## ACTIVITY
A verbatim copy of the lines from the one with "dish towel: present" through the final line below is required; print it and nothing else.

(MATERIAL FOR THIS TASK Opens)

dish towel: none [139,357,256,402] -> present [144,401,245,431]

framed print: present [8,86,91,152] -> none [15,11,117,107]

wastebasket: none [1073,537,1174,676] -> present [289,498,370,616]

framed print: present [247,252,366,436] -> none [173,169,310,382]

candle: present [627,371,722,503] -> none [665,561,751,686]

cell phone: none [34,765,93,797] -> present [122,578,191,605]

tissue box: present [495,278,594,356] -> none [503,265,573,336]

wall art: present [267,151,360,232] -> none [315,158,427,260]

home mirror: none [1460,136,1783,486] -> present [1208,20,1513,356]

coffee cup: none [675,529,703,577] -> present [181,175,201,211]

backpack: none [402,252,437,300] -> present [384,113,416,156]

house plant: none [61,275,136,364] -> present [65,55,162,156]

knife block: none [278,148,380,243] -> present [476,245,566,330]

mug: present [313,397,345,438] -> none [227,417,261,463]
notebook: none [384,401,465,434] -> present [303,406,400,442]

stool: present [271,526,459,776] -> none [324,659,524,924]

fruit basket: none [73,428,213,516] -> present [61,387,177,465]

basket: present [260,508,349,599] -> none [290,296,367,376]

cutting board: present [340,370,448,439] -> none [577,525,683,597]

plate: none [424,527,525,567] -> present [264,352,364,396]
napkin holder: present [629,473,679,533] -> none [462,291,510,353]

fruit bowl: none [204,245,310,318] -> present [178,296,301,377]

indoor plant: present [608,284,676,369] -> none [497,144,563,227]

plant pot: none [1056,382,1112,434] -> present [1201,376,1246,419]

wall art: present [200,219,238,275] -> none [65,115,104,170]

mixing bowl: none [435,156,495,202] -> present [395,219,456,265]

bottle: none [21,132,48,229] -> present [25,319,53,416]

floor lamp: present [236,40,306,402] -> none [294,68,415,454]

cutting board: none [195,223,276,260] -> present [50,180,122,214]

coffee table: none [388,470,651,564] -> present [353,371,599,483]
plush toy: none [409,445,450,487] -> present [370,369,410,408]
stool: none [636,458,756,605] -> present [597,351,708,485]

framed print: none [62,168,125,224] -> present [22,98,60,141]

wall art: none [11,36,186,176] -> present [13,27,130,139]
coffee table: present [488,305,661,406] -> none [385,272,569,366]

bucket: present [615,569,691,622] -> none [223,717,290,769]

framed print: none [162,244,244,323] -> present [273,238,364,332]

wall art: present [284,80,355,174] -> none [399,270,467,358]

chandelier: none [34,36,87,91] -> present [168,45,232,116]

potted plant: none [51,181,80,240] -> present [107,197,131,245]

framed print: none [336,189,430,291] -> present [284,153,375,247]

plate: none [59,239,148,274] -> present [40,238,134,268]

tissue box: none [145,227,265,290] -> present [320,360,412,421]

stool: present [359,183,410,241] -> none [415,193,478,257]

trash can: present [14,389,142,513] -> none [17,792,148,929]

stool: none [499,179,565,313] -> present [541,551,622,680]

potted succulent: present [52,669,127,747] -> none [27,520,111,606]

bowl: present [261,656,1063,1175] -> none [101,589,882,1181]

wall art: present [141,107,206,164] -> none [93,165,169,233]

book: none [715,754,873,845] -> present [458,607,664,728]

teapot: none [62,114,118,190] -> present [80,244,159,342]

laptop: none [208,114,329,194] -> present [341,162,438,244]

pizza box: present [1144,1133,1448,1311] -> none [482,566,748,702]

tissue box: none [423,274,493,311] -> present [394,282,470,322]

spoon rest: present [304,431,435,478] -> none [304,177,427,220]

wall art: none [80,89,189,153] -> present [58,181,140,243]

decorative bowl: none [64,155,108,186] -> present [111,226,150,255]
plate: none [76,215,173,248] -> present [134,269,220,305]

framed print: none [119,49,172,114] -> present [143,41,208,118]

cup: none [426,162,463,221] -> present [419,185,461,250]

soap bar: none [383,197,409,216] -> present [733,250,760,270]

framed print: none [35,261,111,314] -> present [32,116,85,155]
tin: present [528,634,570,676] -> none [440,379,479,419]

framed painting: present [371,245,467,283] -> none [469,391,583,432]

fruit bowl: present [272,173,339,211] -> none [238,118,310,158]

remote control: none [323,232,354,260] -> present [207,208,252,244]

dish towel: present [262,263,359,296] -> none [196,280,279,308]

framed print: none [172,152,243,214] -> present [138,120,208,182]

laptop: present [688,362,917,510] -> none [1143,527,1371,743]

(MATERIAL FOR THIS TASK Closes)

## RESULT OF THE TASK
dish towel: present [262,263,359,296] -> none [196,280,279,308]

framed print: none [172,152,243,214] -> present [138,120,208,182]

laptop: present [688,362,917,510] -> none [1143,527,1371,743]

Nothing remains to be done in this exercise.